Originally posted by iris_failsafe
I saw the video of that training mission on the history channel a few days ago. The explanation was that when the A-4 crashed with the f-15 the pilot
turned on the afterburner increasing the speed of the planes making it behave like a rocket.
With sufficient airspeed any flat surface will produce some lift with a positive angle of attack. Ground effects, and no weapons load all helped no
doubt. The important thing is he still had plenty of power, sufficient control authority to compensate for the imbalance due to the lost wing and
working controls to do something with the available resources. Loose any one of those and he would've been toast.

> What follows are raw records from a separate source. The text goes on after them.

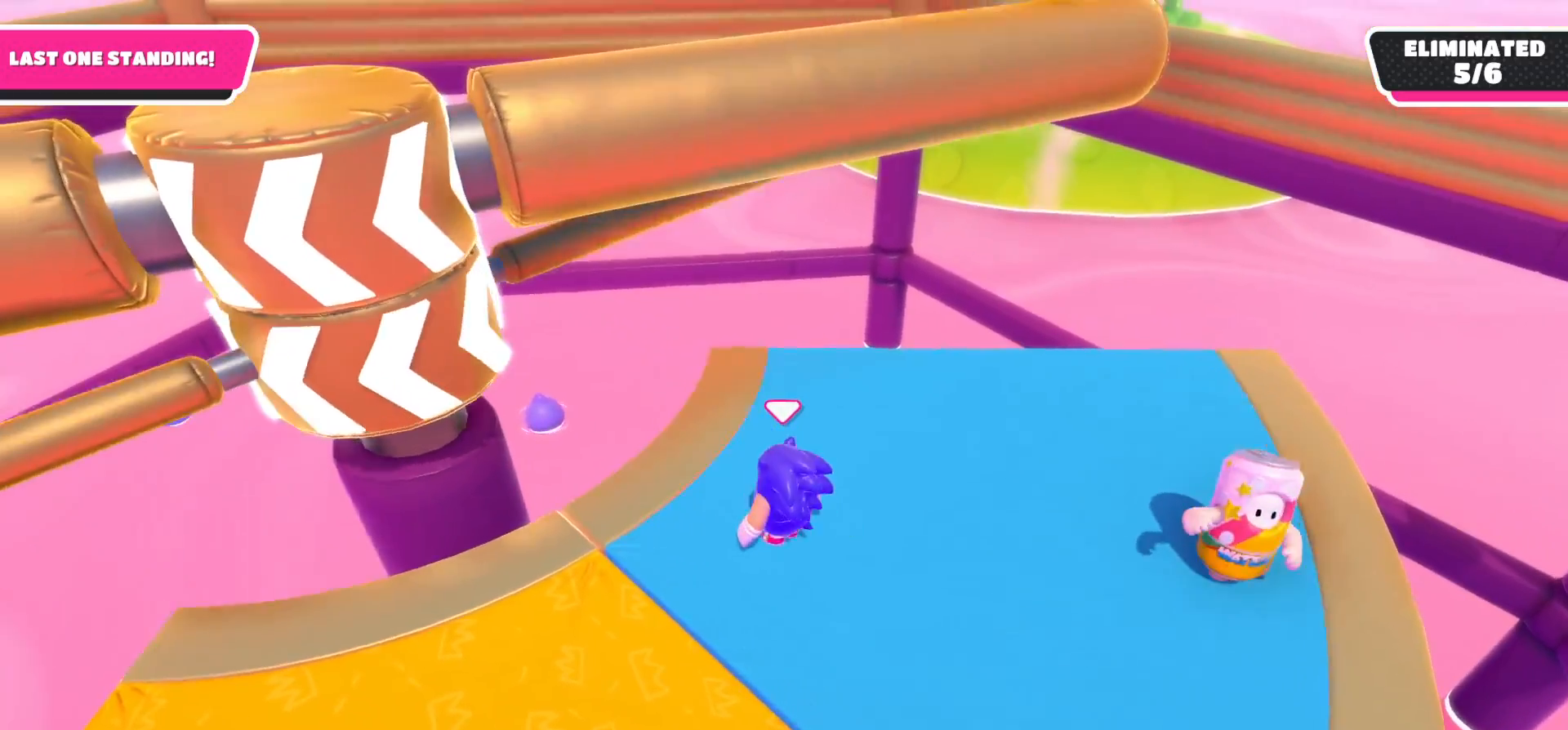
{"buttons": ["A"], "left_stick": "center", "right_stick": "center", "events": [[33, "left_stick", "up-right"], [200, "left_stick", "up"], [367, "left_stick", "center"], [467, "A", "down"]]}
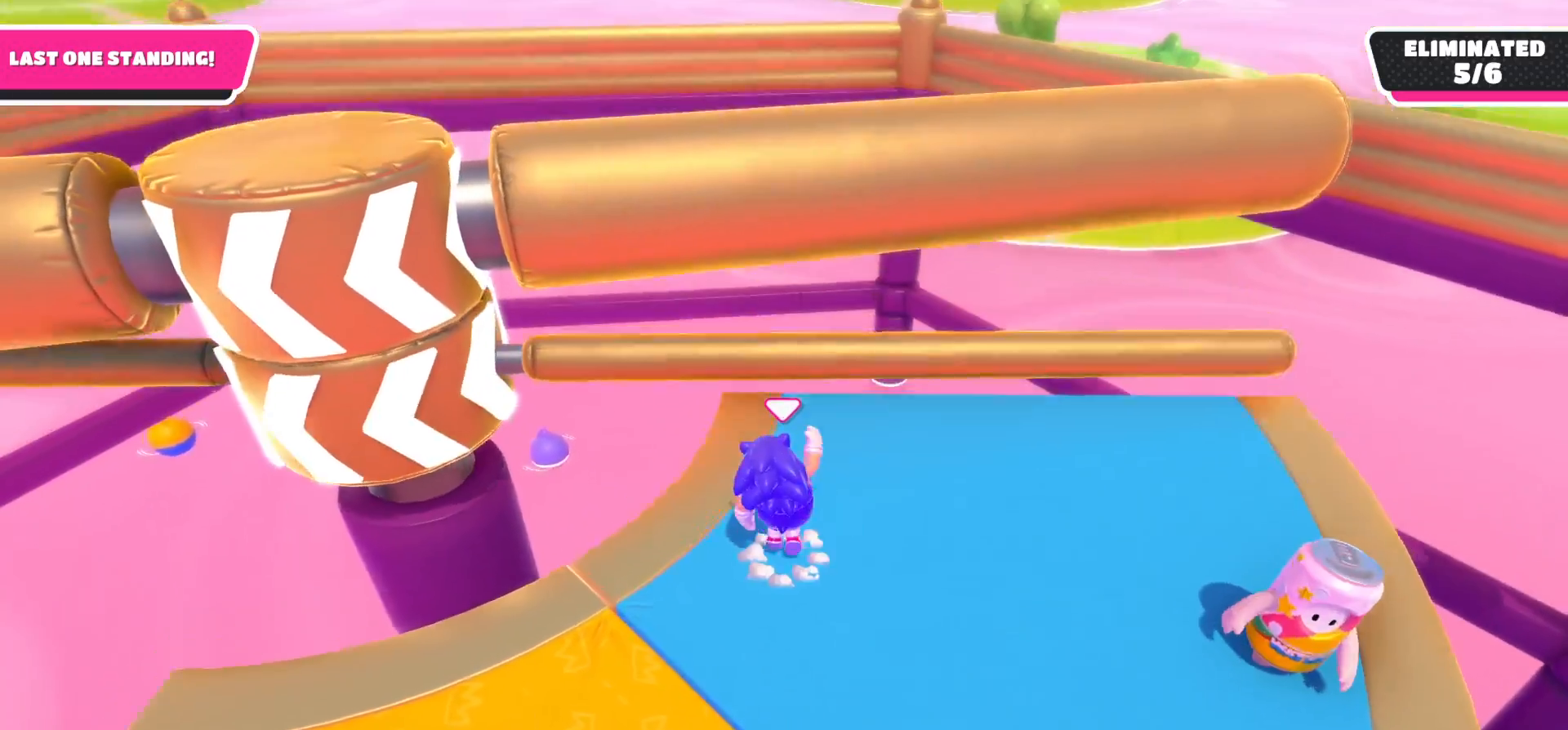
{"buttons": [], "left_stick": "down-left", "right_stick": "center", "events": [[17, "left_stick", "down-right"], [150, "A", "up"], [367, "left_stick", "up-right"], [483, "left_stick", "down-left"]]}
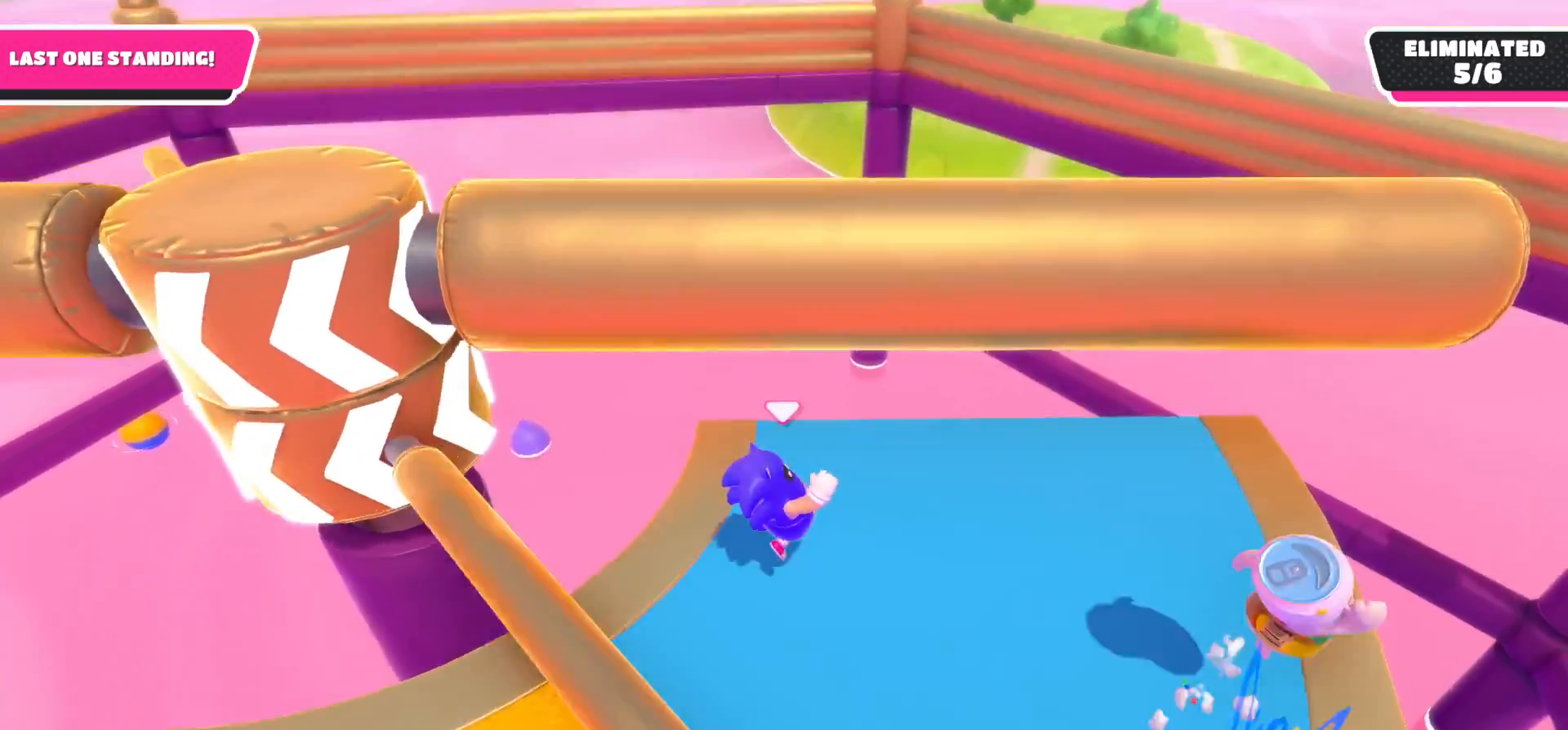
{"buttons": [], "left_stick": "up", "right_stick": "down-left", "events": [[50, "left_stick", "down"], [100, "right_stick", "down-left"], [433, "left_stick", "up"]]}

One other thing. Most people would've punched out as soon as they saw the wing was gone. This crazy Israeli kept calm, assessed his condition,
assessed his options, worked out a plan of action, and had the confidence to take that action. That's experience and GUTS!!!
Found this via google.
On may 1st. 1983, a simulated dogfight training took place between two F-15D's and four A-4N Skyhawks over the skies of the Negev. The F-15D (# 957,
nicknamed 'Markia Shchakim', 5 killmarks) was used for the conversion of a new pilot in the squadron. Here is the description of the event as
described in "Pressure suit":
At some point I collided with one of the Skyhawks, at first I didn't realize it. I felt a big strike, and I thought we passed through the jet stream
of one of the other aircraft. Before I could react, I saw the big fire ball created by the explosion of the Skyhawk. The radio started to deliver
calls saying that the Skyhawk pilot has ejected, and I understood that the fire ball was the skyhawk, that exploded, and the pilot was ejected
There was a tremendous fuel stream going out of the wing, and I understood it was badly damaged. The aircraft flew without control in a strange
spiral. I re-connected the electric control to the control surfaces, and slowly gained control on the aircraft until I was straight and level again.
It was clear to me that I had to eject. When I gained control I said : "Hey, wait, don't eject yet!". No warning light was on and the navigation
computer worked as usual; I just needed a warning light in my panel to indicate that I missed a wing..." The instructor ordered me to eject. The wing
is a fuel tank, and the fuel indicator showed 0.000 so I assumed that the jet stream sucked all the fuel out of the other tanks. However, I remembered
that the valves operate only in one direction, so that I might have enough fuel to get to the nearest airfield and land.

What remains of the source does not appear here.